Note:
This topic has been translated from a Chinese forum by GPT and might contain errors.
Original topic: tidb sql查询数据不正确,条件不过滤。
[Overview] Scenario + Problem Summary
There is an issue with querying data in TiDB, as shown by the comparison of the following two SQL statements:
The first SQL statement can retrieve records where the id is 271535 and next_check_time is greater than 1664360160.
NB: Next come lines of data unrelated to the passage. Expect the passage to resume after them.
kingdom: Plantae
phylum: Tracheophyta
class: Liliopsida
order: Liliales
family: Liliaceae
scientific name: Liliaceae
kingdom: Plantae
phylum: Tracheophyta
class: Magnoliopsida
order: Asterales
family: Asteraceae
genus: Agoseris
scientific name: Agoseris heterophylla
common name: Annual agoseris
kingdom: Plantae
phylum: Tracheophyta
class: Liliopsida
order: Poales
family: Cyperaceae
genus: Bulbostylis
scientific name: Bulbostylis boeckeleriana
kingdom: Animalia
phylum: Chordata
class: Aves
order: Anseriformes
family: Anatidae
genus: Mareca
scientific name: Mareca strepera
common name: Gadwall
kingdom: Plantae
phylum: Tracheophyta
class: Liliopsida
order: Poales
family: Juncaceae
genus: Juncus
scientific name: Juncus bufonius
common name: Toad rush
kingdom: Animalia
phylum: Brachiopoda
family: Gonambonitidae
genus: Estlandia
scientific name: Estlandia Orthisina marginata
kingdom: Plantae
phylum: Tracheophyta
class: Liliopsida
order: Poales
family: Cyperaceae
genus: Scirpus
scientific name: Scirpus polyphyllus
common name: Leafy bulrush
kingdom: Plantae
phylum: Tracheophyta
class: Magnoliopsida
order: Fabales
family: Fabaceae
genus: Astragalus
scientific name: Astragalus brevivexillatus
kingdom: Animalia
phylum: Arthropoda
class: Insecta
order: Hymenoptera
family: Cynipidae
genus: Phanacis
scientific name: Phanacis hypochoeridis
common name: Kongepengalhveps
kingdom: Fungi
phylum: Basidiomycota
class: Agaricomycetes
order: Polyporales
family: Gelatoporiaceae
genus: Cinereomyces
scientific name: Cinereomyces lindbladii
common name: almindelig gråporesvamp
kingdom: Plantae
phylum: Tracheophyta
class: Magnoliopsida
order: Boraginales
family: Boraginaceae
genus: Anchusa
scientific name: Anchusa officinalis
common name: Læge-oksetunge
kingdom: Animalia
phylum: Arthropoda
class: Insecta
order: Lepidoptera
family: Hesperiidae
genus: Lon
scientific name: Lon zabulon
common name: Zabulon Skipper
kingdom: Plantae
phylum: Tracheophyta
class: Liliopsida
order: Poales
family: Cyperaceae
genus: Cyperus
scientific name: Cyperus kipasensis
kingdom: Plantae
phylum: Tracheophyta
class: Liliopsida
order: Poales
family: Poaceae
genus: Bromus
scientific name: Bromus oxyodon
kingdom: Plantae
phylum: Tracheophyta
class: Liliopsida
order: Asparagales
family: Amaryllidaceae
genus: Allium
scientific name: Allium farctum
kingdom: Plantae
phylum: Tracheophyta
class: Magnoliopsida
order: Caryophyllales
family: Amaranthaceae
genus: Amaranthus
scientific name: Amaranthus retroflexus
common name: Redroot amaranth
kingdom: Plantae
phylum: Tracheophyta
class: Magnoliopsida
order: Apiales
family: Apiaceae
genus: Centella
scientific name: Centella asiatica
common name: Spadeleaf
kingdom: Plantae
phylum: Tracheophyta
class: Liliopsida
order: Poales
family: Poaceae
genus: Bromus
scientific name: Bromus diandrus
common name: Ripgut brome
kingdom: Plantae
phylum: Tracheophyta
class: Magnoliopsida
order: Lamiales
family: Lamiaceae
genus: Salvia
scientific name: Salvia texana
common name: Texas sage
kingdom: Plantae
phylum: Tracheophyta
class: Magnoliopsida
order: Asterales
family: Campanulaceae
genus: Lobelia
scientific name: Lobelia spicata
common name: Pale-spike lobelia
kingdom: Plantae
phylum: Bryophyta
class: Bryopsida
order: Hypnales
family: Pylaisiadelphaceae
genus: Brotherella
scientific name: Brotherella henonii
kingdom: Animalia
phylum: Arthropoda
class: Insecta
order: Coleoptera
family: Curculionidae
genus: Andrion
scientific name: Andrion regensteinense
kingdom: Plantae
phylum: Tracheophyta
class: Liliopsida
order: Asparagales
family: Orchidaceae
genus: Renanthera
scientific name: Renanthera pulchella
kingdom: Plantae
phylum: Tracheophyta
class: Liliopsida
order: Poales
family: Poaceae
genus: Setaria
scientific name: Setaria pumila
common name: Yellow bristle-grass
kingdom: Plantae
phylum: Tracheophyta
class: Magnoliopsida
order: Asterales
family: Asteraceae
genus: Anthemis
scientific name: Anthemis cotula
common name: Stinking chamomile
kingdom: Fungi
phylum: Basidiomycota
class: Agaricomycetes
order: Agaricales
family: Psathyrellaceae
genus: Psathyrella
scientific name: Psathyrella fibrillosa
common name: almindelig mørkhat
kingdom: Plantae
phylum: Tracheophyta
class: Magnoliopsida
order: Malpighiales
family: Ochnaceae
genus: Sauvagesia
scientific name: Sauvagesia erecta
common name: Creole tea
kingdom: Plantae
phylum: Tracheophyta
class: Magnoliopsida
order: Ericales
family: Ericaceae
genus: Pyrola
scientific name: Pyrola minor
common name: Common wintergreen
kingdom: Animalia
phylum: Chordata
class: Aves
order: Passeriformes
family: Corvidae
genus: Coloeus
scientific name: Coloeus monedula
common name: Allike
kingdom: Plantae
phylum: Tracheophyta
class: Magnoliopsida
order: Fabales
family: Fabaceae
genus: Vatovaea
The correct query result is as follows:
The table structure is as follows:
CREATE TABLE temp_order_job
(
id
bigint(20) NOT NULL /*T![auto_rand] AUTO_RANDOM(4) */,
seller_id
varchar(100) NOT NULL DEFAULT ‘’,
region
varchar(20) NOT NULL DEFAULT ‘’ COMMENT ‘’,
marketplace_ids
varchar(500) NOT NULL DEFAULT ‘’ COMMENT ‘’,
start_timestamp
int(10) NOT NULL DEFAULT ‘0’ COMMENT ‘’,
end_timestamp
int(10) NOT NULL DEFAULT ‘0’ COMMENT ‘’,
request_status
int(10) NOT NULL DEFAULT ‘0’ COMMENT ‘’,
api_type
varchar(20) NOT NULL DEFAULT ‘sp’ COMMENT ‘’,
gmt_modified
datetime NOT NULL DEFAULT CURRENT_TIMESTAMP ON UPDATE CURRENT_TIMESTAMP COMMENT ‘’,
gmt_create
datetime NOT NULL DEFAULT CURRENT_TIMESTAMP COMMENT ‘’,
next_check_time
int(10) NOT NULL COMMENT ‘’,
PRIMARY KEY (id
) /*T![clustered_index] CLUSTERED */,
KEY idx-request_status-next_check_time
(request_status
,next_check_time
)
) ENGINE=InnoDB DEFAULT CHARSET=utf8mb4 COLLATE=utf8mb4_bin /*T![auto_rand_base] AUTO_RANDOM_BASE=1260001 */
[Business Impact]
Incorrect data query
[TiDB Version]
V5.4.2
It can’t be such a coincidence, have you done a BR restore?
You can test the first sentence, and also try adding the ID condition in the subquery.
Are both of these query results reproducible? Could it be that the data was modified before and after the execution of the two SQL statements? This next_check_time column is a timestamp, so it should be meaningful, right? Could it be that the status of this row was modified at a certain time?
Seeing the name with “temp,” it can’t really be a temporary table that changes frequently, right?
The update is not that fast. I repeatedly checked the phenomenon yesterday and today, and it is the same.
Is this phenomenon still present if you add the ID condition in parentheses?
Have you ever performed a BR restore?
When this situation occurred before, excluding bugs and SQL writing issues, there were mainly two reasons:
- Restoring data to a non-empty database, causing data retrieval confusion.
- Other threads frequently updating table data.
In the execution result of this SQL, can you see the value of request_status for the row where id=271535? Is it 1 or 2? Should we confirm which query condition is causing the request_status value to be different in the results of the two SQL queries above?
The one above has “order by id” while the one below does not have “order by”.
The result values are as follows
The correct values are as follows
I don’t quite understand. The data below already has id=271535, so why do we still need to order by? We need to verify why the values of the two SQL queries are different. Is this a bug or a usage issue?
How about checking like this?
SELECT id, next_check_time, request_status
FROM temp_order_job
WHERE request_status = 1
AND next_check_time < 1664360160
AND id = 271535;
There shouldn’t be two databases with this table in TiDB, right? I noticed that the two SQL statements above didn’t specify the database name for the table…
In March, I used BR to migrate to this database. At that time, the target was a new cluster with no business data.
I specified the database for the query, and there is only this one table in the cluster…
You can’t find it because the correct value for id 271535 is request_status = 2.
The image is not visible. Please provide the text you need translated.
Take a look at the query results, which one has a problem?
The results are as follows:
Does this return any results?
If not, it looks like an issue with using limit and order by together…
select * from (select * from (select id, next_check_time, request_status From temp_order_job WHERE request_status = 1 AND next_check_time < 1664360160 order by id) t limit 50) tt where tt.id = 271535;
– You can consider this, should we execute the following SQL to see? Adjust the limit to query all data…
select * from (select * from (select id, next_check_time, request_status From temp_order_job WHERE request_status = 1 AND next_check_time < 1664360160 order by id) t limit 37000) tt where tt.id = 271535;
The first query has no results, it should be an issue with using order by and limit together.
The second and third queries have the same results.
Executing the subquery in the first SQL statement alone will retrieve the data with ID 271535.